▶ ASSIGNMENT 1: From the committee funding article, reproduce the passage that begins at the words "The committees were" and stops after "neither does Forese.".
▶ ASSIGNMENT 2: Name every commissioner who, according to the committee funding article, was given one of the new committees.

▶ DOCUMENT EXCERPT:
********************

And the idea of budgeting additional money for newly created committees, which the commission did not have before, led Commissioner Bob Burns to dissent from the commission’s budget request, a rare move meant to register his discontent with the program.
The committees were created by Chairman Tom Forese in March and doled out to Commissioners Andy Tobin, Boyd Dunn and Doug Little. Burns does not have a committee, and neither does Forese.
Each committee will get an additional $20,000 to spend on things like research, staffing or travel needs, said commission spokeswoman Holly Ward. The committees are considered a “pilot program” for budgeting purposes, and the amount will not exceed $100,000 for next fiscal year, she said.
There was also some money spent this year for the committees, she said, including an intern for Tobin’s water committee and some travel costs to go to rural areas, also for the water committee.
Little, however, told the Arizona Capitol Times he never held any meetings for his committee and didn’t spend any money it.
Burns said in his dissent letter, attached to the budget request sent to the Ducey administration, that this is the first time in his five years as a commissioner that he has dissented from a budget request.
Agencies send requests for spending to the Governor’s Office each fall, jockeying for limited available funds. Burns wrote that the funding for the committees is coming from “vacancy savings,” meaning money the commission hasn’t spent to fill vacant positions.
One of those positions left vacant, resulting in savings, is a legal counsel hired in 2015 to handle ethics issues and public records requests, Ward said. When the commission hired a new legal counsel, Andy Kvesic, he streamlined his team and is now doing records requests himself, so the position is no longer needed, Ward said.

********************

▶ LISTED RECORDS:
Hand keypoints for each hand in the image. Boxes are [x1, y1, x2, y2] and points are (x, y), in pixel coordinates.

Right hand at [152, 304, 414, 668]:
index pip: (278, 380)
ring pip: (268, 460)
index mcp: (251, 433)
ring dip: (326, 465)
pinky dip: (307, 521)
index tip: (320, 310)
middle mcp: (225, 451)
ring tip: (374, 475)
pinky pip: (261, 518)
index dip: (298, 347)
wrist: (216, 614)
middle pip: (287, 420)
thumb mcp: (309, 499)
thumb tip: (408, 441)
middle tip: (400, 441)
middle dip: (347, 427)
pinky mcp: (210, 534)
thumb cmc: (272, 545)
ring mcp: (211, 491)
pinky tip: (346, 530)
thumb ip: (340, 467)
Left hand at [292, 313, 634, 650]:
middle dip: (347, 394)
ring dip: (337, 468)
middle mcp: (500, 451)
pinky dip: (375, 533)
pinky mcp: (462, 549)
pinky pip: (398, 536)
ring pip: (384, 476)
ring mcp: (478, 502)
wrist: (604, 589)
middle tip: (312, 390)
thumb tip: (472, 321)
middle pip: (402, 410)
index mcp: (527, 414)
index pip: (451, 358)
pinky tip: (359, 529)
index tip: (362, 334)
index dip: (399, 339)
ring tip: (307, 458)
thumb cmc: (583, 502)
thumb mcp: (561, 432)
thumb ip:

********************

▶ EXERCISE RESULT 1:
The committees were created by Chairman Tom Forese in March and doled out to Commissioners Andy Tobin, Boyd Dunn and Doug Little. Burns does not have a committee, and neither does Forese.

▶ EXERCISE RESULT 2: Andy Tobin, Boyd Dunn, Doug Little